The Crouch reference was made at least half in jest, as McKay is not nearly so tall as the Englishman. But the 20-year-old is entirely serious about his willingness to do anything he can to help Hearts, even if he knows that the primary task this afternoon is likely to be preventing goals at one end rather than banging them in at the other.

“It’s a difficult one after losing 7-0 to Celtic in the last game,” he continued. “At Tynecastle we tried to go for it a wee bit and with the way Celtic played, it was the wrong game plan. They 
exploited the spaces between us and punished us, so we have a different game plan for this match.

“We’ll do what we were doing at the start of the season. We were a difficult team to break down and we didn’t lose many goals.

“We were fighting and we were hungry. We were an arrogant young side. We still are, but we just lost a bit of faith and belief.”

McKay came on for the second half of the Scottish Cup match at Tynecastle three weeks ago, with Dylan McGowan moving up to a position just in front of the back four. By that time the home team were 5-0 down, and McKay remembers being bewildered by the way in which Celtic were cutting his team-mates apart.
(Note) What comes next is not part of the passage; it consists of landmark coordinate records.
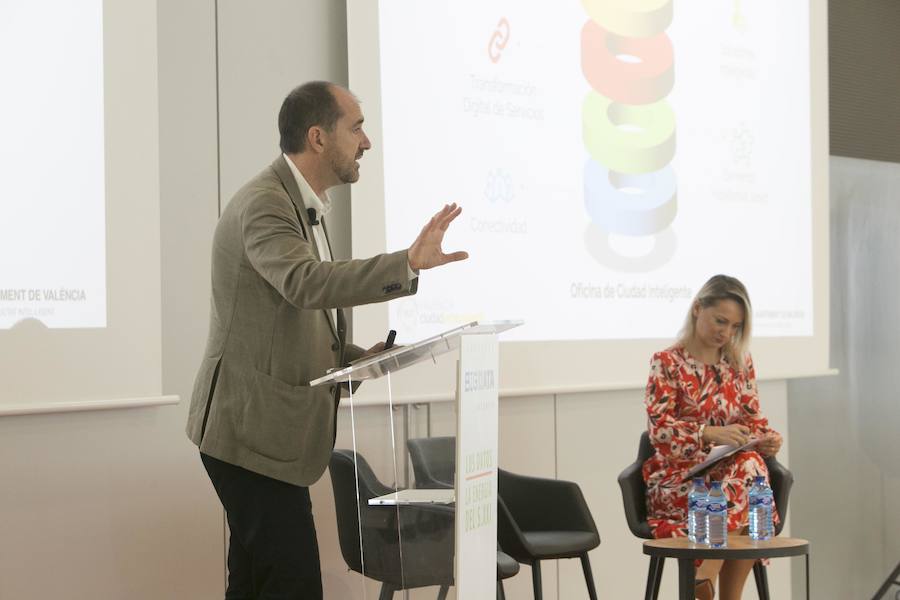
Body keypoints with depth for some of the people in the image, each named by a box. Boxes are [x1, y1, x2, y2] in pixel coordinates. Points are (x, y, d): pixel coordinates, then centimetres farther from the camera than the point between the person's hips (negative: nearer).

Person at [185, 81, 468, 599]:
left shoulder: (305, 207, 16)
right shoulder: (264, 204, -16)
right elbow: (307, 283, -36)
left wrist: (357, 358, 7)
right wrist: (408, 264, -44)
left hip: (265, 431, 10)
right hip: (255, 430, -10)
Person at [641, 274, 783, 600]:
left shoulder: (741, 363, 13)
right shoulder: (667, 363, -1)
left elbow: (753, 420, 13)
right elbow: (659, 428, -12)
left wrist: (768, 439, -11)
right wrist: (709, 433, -29)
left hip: (729, 472, 4)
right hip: (676, 479, -4)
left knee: (751, 464, -32)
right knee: (748, 469, -33)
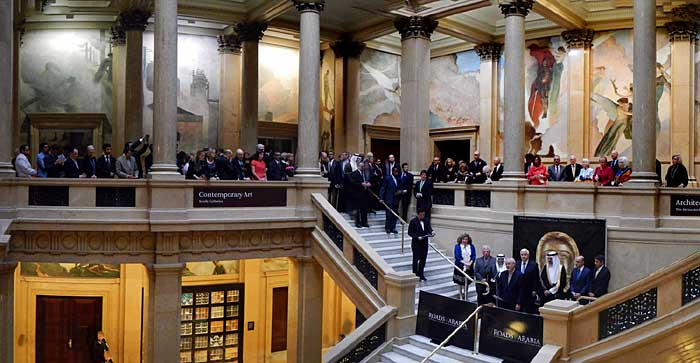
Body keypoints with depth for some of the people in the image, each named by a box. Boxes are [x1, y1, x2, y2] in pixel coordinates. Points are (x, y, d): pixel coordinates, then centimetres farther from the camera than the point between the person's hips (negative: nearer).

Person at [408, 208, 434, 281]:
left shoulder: (426, 221, 9)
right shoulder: (413, 221, -6)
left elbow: (429, 229, 1)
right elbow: (410, 232, -8)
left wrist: (432, 232, -21)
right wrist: (417, 237, -19)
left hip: (424, 243, 5)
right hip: (416, 243, -5)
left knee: (423, 259, 8)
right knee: (416, 259, -1)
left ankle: (421, 275, 19)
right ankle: (415, 275, 7)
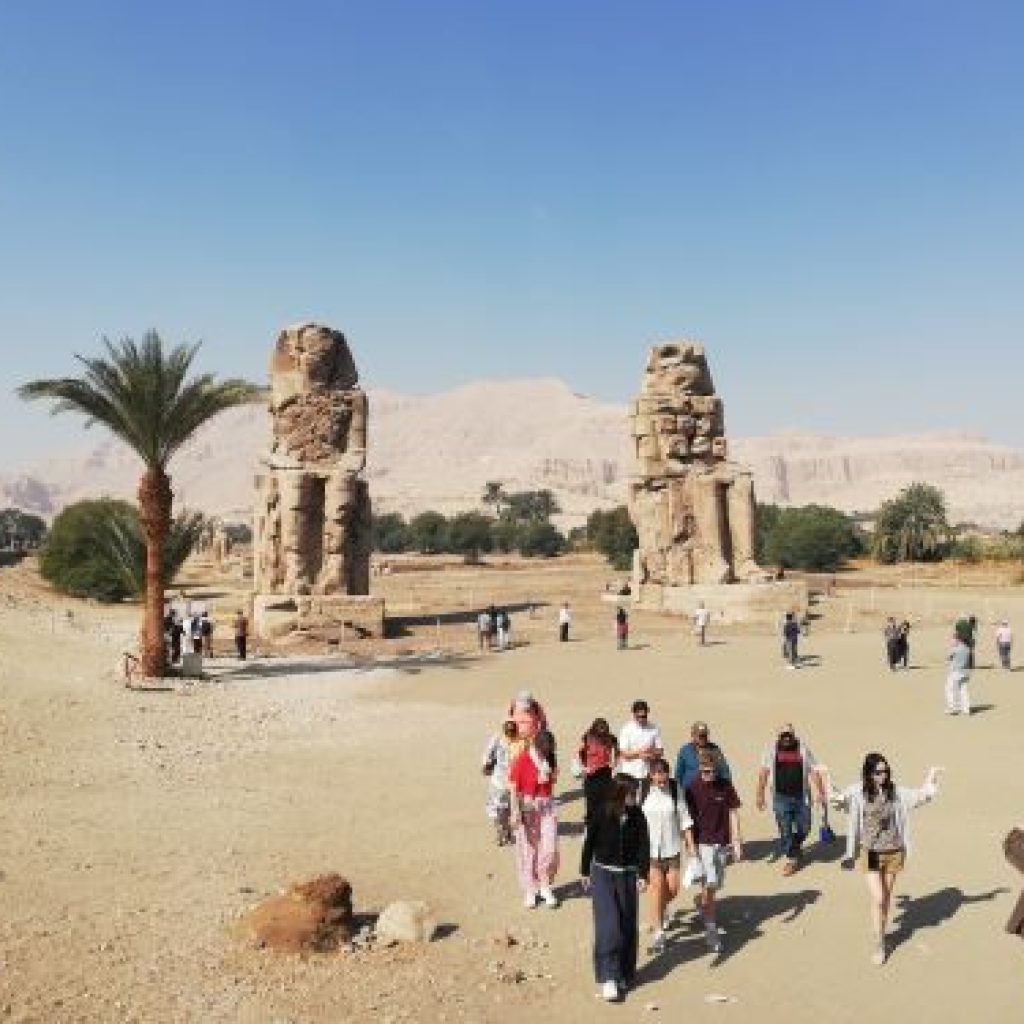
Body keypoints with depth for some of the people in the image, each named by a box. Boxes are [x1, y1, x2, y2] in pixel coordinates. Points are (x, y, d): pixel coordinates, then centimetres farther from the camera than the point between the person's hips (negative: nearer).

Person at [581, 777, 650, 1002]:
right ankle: (608, 978, -2)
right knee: (608, 926, -9)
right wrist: (585, 873, 4)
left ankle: (624, 974, 25)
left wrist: (643, 875, -10)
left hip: (628, 875, 3)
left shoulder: (637, 816, -8)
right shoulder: (601, 815, -15)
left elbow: (643, 846, -3)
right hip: (603, 874, -3)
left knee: (628, 926, 8)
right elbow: (589, 843, -3)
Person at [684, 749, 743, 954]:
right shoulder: (692, 788, -8)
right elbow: (687, 817, -2)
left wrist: (736, 841, 2)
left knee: (715, 885, 13)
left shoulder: (725, 787, -3)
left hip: (722, 842, 3)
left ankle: (700, 903, 44)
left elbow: (732, 813, 4)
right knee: (709, 885, -9)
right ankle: (710, 929, 1)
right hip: (702, 843, -3)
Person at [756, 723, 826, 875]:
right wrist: (760, 795, -4)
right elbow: (763, 773, 1)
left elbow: (814, 772, 5)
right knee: (785, 830, -1)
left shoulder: (803, 749, 3)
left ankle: (795, 849, 36)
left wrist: (821, 793, 0)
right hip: (781, 797, -1)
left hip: (802, 796, 1)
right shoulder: (772, 749, 1)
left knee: (803, 828, 6)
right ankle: (788, 859, 14)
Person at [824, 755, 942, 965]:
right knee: (877, 900, -6)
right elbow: (836, 799, -13)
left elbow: (922, 795, 5)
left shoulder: (897, 792, -1)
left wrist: (932, 776, -3)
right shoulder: (858, 792, -7)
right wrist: (826, 777, -19)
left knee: (886, 898, 16)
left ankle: (882, 934, 35)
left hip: (893, 852, 3)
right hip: (870, 853, -2)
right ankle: (878, 946, 6)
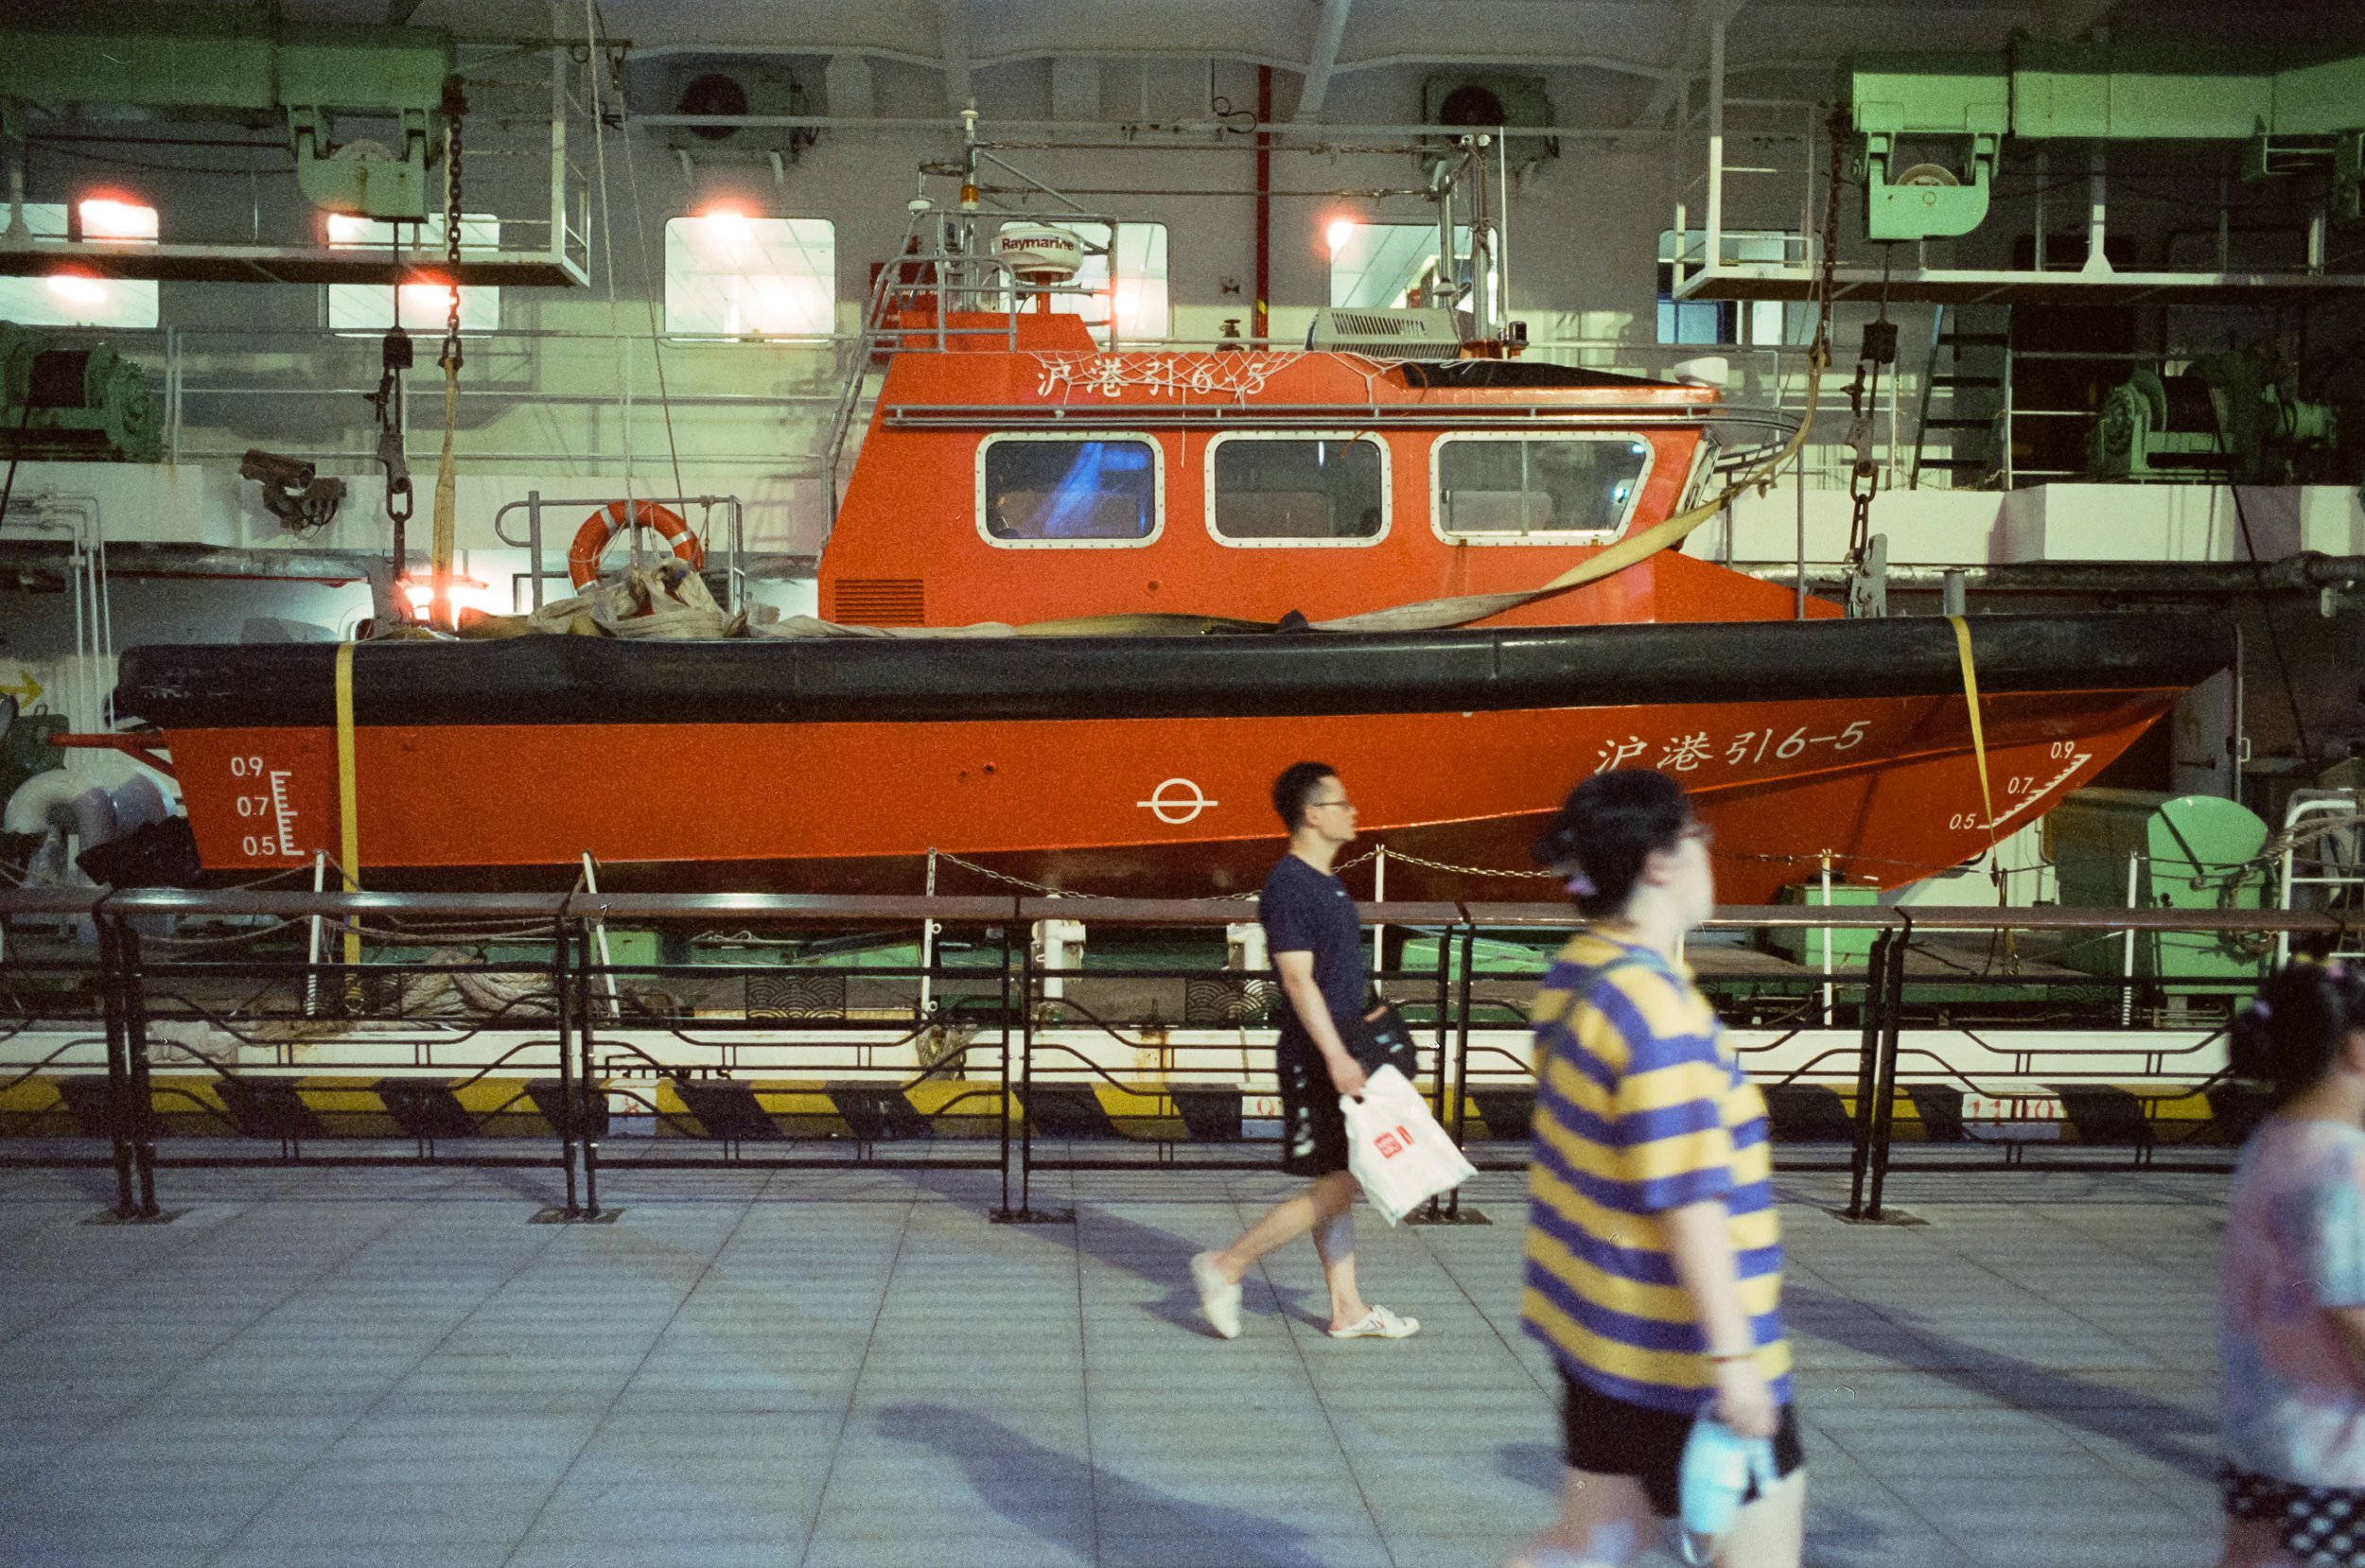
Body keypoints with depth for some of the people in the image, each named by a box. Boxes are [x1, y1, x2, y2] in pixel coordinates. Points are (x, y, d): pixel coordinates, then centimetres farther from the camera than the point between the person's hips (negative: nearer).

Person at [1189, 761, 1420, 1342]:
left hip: (1338, 1055, 10)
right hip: (1314, 1060, -10)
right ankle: (1225, 1267, 3)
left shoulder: (1325, 882, 13)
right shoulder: (1288, 886, -17)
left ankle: (1347, 1310, 20)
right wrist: (1336, 1057, -25)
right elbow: (1298, 979, -23)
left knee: (1339, 1186, 13)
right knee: (1334, 1189, -6)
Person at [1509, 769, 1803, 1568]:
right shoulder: (1659, 1011, -25)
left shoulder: (1574, 976, 5)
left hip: (1599, 1320, 9)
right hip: (1678, 1351, -9)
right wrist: (1731, 1358, -21)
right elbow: (1689, 1204, -25)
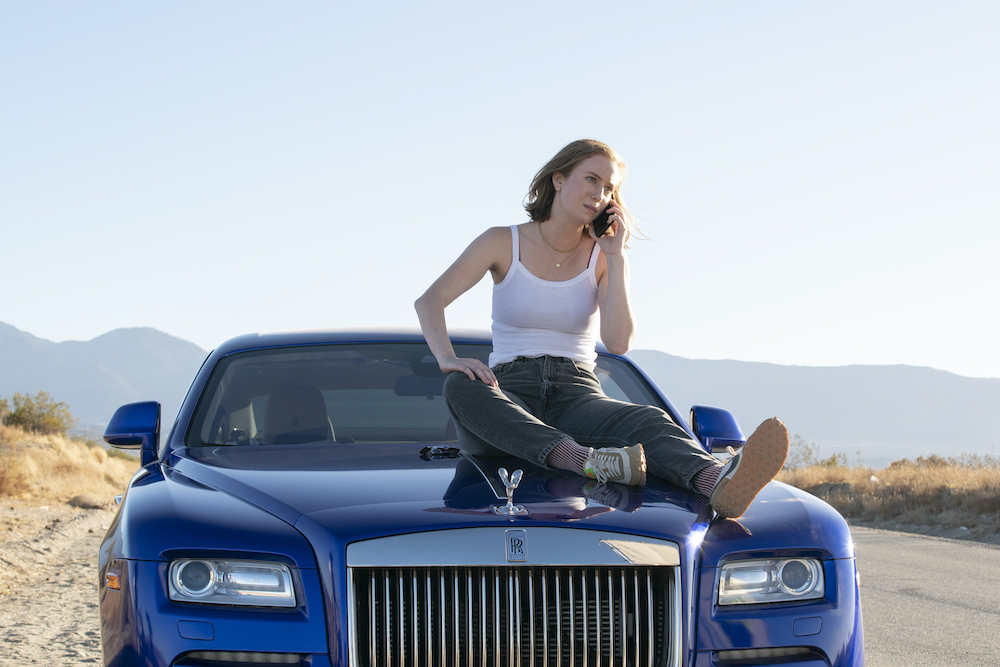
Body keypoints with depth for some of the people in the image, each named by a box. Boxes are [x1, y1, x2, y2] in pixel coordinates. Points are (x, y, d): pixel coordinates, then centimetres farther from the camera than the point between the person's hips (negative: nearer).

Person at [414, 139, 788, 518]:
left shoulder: (603, 257, 10)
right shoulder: (504, 243, 7)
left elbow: (618, 343, -5)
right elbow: (429, 301, 0)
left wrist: (615, 258, -6)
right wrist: (447, 359, -20)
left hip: (576, 398, 1)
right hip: (510, 394, -1)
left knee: (648, 422, -33)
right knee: (461, 387, -38)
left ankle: (720, 483, -68)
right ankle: (585, 461, -58)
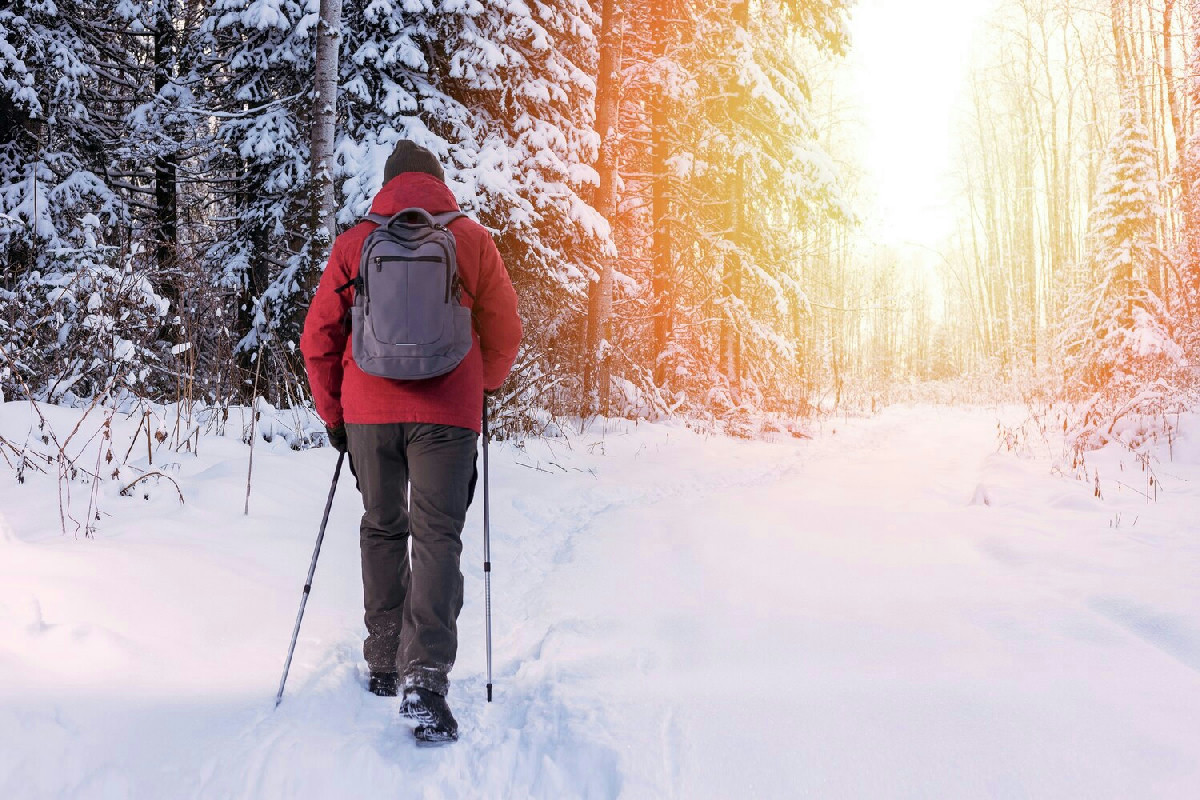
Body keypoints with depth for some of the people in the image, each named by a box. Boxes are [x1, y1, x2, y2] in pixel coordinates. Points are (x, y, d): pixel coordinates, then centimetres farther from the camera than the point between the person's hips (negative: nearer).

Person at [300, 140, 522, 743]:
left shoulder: (353, 244, 6)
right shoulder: (470, 239, 3)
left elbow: (317, 339, 6)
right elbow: (505, 333, 7)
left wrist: (332, 415, 17)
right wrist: (482, 388, 24)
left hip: (369, 409, 2)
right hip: (446, 411, -2)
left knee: (382, 529, 17)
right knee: (436, 537, -2)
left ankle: (384, 663, 23)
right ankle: (424, 676, -16)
“I was sitting on the bench for the first half of the 7-0 defeat puffing my cheeks, wondering what was going on. Celtic played some wonderful stuff. We weren’t particularly bad, but they were unbelievable. I’ve been involved in some results that haven’t been great, but you need to have faith. We have to believe that we can stay in this league.

“At the start of the season I was playing well. I dipped in form a bit and in football you get papped out the team when that happens. It’s difficult when you’re working hard and not getting the 
rewards. That’s when you need to show character.”

McKay has character: that much is beyond doubt – at whichever end of the pitch he will be invited to show it.